WORK TASK:
All of the records should be reproduced word for word, but no images may appear in the copy.

══════

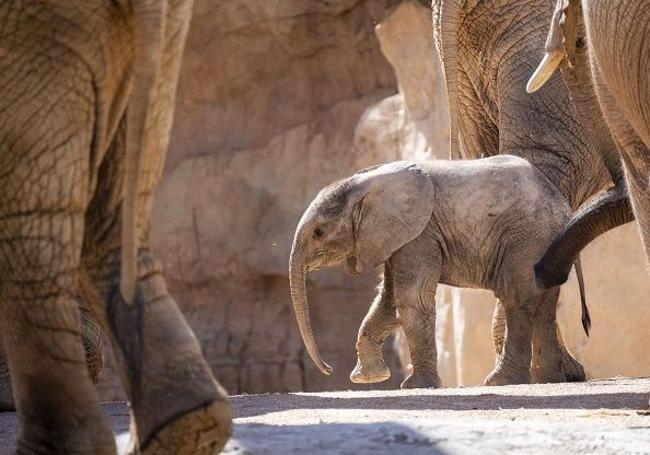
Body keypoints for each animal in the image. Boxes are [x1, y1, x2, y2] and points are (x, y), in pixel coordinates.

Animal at [288, 157, 584, 388]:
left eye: (318, 233)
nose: (328, 369)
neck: (363, 184)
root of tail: (563, 206)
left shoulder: (420, 234)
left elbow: (410, 299)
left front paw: (415, 386)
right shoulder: (397, 238)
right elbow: (389, 301)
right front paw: (369, 378)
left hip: (525, 240)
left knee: (516, 300)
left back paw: (501, 382)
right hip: (542, 244)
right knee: (544, 304)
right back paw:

══════

RESPONSE BELOW:
Body keypoints for each animal in the image. Boxes are [x1, y1, x2, y2] and points are (x, y), in pixel coordinates.

Animal at [288, 157, 584, 388]:
left eye: (318, 233)
nose: (328, 369)
neck: (363, 184)
root of tail: (563, 206)
left shoulder: (420, 234)
left elbow: (410, 299)
left front paw: (415, 386)
right shoulder: (397, 238)
right elbow: (389, 301)
right front paw: (369, 378)
left hip: (525, 240)
left knee: (516, 300)
left back paw: (501, 382)
right hip: (542, 244)
right knee: (544, 304)
right back paw:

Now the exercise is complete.